Paris (dpa) - Die Taktik verbietet, darüber zu sprechen. Der gesunde Menschenverstand erst recht. Trotzdem spukt bei Jan Ullrich, seinem Betreuer und Teamchef Rudy Pevenage sowie manch anderem sicher der Gedanke an den zweiten Tour-de-France-Sieg nach 1997 durch den Kopf. «Es gibt noch Wunder», sagte Ullrich im Mai nach seinem Sieg bei «Rund um Köln», womit er sich bei seinem erstaunlichen Comeback nach 14 Monaten Zwangspause wieder als Sieger präsentiert hatte - wenn auch nur in einem drittklassigen Rennen.

Vor einem Jahr war der beliebte Sportler mit den lustigen Sommersprossen ganz unten: Zwei Knie-Operationen, Doping-Sperre nach einem Extasy-Ausrutscher, Führerschein-Entzug nach Fahrerflucht bei Trunkenheit, Laufpass beim Team Telekom. Das trotzig angekündigte Comeback traute ihm kaum einer wirklich zu. Aber Ullrich rappelte sich tatsächlich wieder auf und gehört zumindest zum erweiterten Favoritenkreis für die Jubiläums-Tour, die am Samstag in Paris gestartet wird.

Sein ehemaliger Teamchef Walter Godefroot, der eigentlich zum Thema Ullrich nichts mehr sagen wollte, sieht die 90. Tour wie die vorigen - so, als hätte es die folgenschweren Ausrutscher des inzwischen 29-Jährigen, der im Mai auch noch den zweiten Teamwechsel innerhalb von fünf Monaten verkraften musste, nicht gegeben: «Lance Armstrong und Ullrich. Dann kommt eine Weile nichts.»

Auch Lothar Heinrich, Freiburger Arzt, Trainings-Analytiker bei Telekom und mit Ullrich bis zu dessen Demission beruflich eng verbunden, traut dem zweifachen Zeitfahr-Weltmeister viel zu: «Ein Platz unter den ersten drei ist ganz sicher drin. Ob es sogar zum Sieg reichen kann, ist auch eine Frage des Glücks.»

Altmeister Rudi Altig hält viel vom «neuen» Ullrich: «Er ist wieder motiviert, hat wieder Lust. Wenn alles optimal läuft, kann er Armstrong schlagen.» Der gleichen Meinung ist der ehemalige Stunden- Weltrekordler und Tour-Zweite Tony Rominger (Schweiz), der Ullrich als Chef der Tour de Suisse zuletzt hautnah begutachten konnte.

Trotz viel versprechender positiver Zeichen in der Vorbereitung, die durch die Querelen um den Wechsel von Coast zu Bianchi erheblich gestört war, bleiben die direkt Beteiligten auf dem Teppich und betreiben lieber Understatement. «Alles, was Jan jetzt nicht gebrauchen kann, ist der Druck, den viele in Deutschland jetzt wieder machen. Lance Armstrong ist der Top-Favorit und wenn Jan in Paris auf's Podium fahren sollte, wäre das eine Sensation», lautet die offizielle Version von Pevenage. Über seine heimlichen Hoffnungen redet der Belgier, der Ullrich Ende Dezember von Telekom zu Coast folgte, nicht.

Arbeitsauftrag
Wie lange dauerte laut Textauszug Ullrichs Zwangspause vor seinem Sieg bei «Rund um Köln»?

Datenauszüge
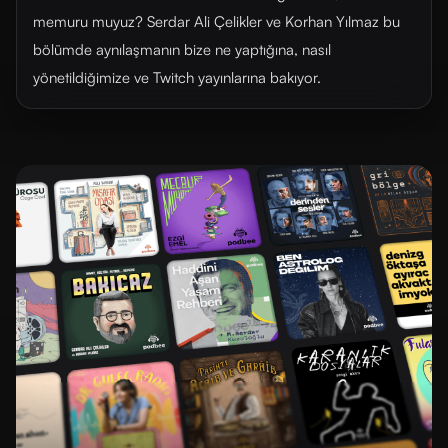
memuru muyuz? Serdar Ali Çelikler ve Korhan Yılmaz bu
bölümde aynılaşmanın bize ne yaptığına, nasıl
yönetildiğimize ve Twitch yayınlarına bakıyor.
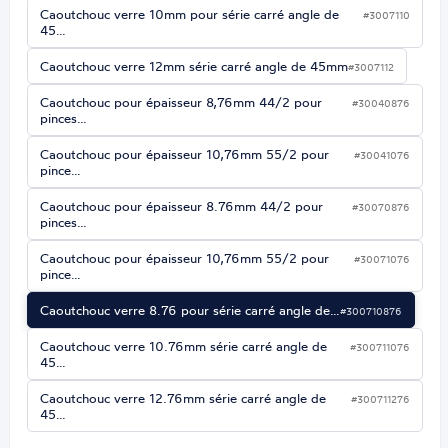
Caoutchouc verre 10mm pour série carré angle de
#3007110
45…
Caoutchouc verre 12mm série carré angle de 45mm
#3007112
Caoutchouc pour épaisseur 8,76mm 44/2 pour
#30040876
pinces…
Caoutchouc pour épaisseur 10,76mm 55/2 pour
#30041076
pince…
Caoutchouc pour épaisseur 8.76mm 44/2 pour
#30070876
pinces…
Caoutchouc pour épaisseur 10,76mm 55/2 pour
#30071076
pince…
Caoutchouc verre 8.76 pour série carré angle de…
#300710876
Caoutchouc verre 10.76mm série carré angle de
#300711076
45…
Caoutchouc verre 12.76mm série carré angle de
#300711276
45…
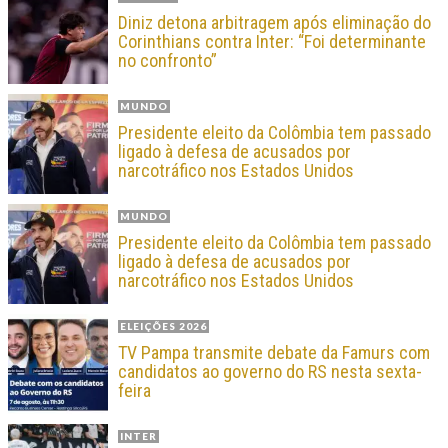
Diniz detona arbitragem após eliminação do
Corinthians contra Inter: “Foi determinante
no confronto”
MUNDO
Presidente eleito da Colômbia tem passado
ligado à defesa de acusados por
narcotráfico nos Estados Unidos
MUNDO
Presidente eleito da Colômbia tem passado
ligado à defesa de acusados por
narcotráfico nos Estados Unidos
ELEIÇÕES 2026
TV Pampa transmite debate da Famurs com
candidatos ao governo do RS nesta sexta-
feira
INTER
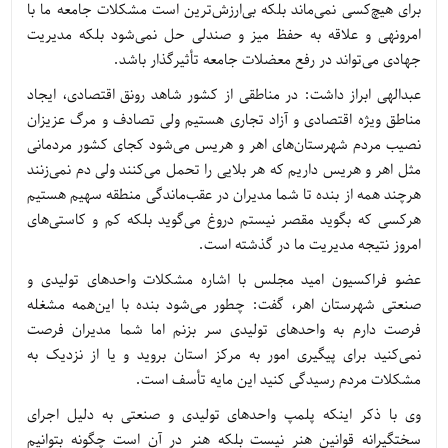
برای هیچ‌کسی نمی‌ماند بلکه بی‌ارزش‌ترین است مشکلات جامعه ما با
امرونهی و علاقه به حفظ میز و صندلی حل نمی‌شود بلکه مدیریت
جهادی می‌تواند در رفع معضلات جامعه تأثیرگذار باشد.
عبدالهی ابراز داشت: در مناطقی از کشور شاهد رونق اقتصادی، ایجاد
مناطق ویژه اقتصادی و آزاد تجاری هستیم ولی تصادف و مرگ عزیزان
نصیب مردم شهرستان‌های اهر و هریس می‌شود کجای کشور مردمانی
مثل اهر و هریس داریم که هر بلایی را تحمل می‌کنند ولی دم نمی‌زنند
هرچند همه از بنده تا شما مدیران در عقب‌ماندگی منطقه سهیم هستیم
هرکسی که بگوید مقصر نیستم دروغ می‌گوید بلکه کم و کاستی‌های
امروز نتیجه مدیریت ما در گذشته است.
عضو فراکسیون امید مجلس با اشاره مشکلات واحدهای تولیدی و
صنعتی شهرستان اهر، گفت: چطور می‌شود بنده با این‌همه مشغله
فرصت دارم به واحدهای تولیدی سر بزنم اما شما مدیران فرصت
نمی‌کنید برای پیگیری امور به مرکز استان بروید و یا از نزدیک به
مشکلات مردم رسیدگی کنید این مایه تأسف است.
وی با ذکر اینکه پلمپ واحدهای تولیدی و صنعتی به دلیل اجرای
سختگیرانه قوانین هنر نیست بلکه هنر در آن است چگونه بتوانیم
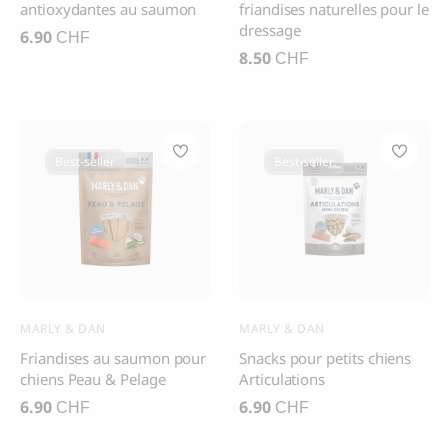
antioxydantes au saumon
friandises naturelles pour le
dressage
6.90
CHF
8.50
CHF
Marques
Régimes spéciaux
Best-seller
Best-seller
Prix
Appliquer les filtres
Filtre clair
MARLY & DAN
MARLY & DAN
Friandises au saumon pour
Snacks pour petits chiens
chiens Peau & Pelage
Articulations
6.90
6.90
CHF
CHF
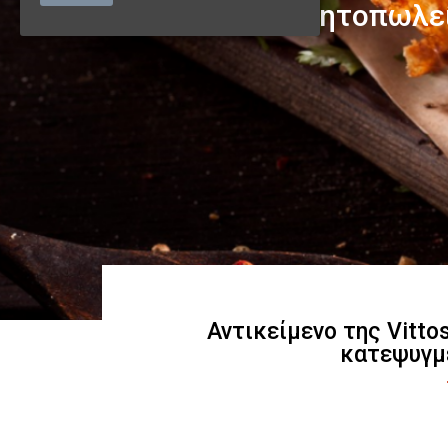
Αντικείμενο της Vitto
κατεψυγμ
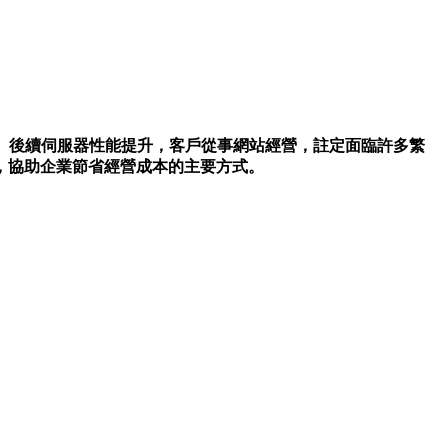
、後續伺服器性能提升，客戶從事網站經營，註定面臨許多繁
，協助企業節省經營成本的主要方式。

Erledigte Aufgabe
14 Monate.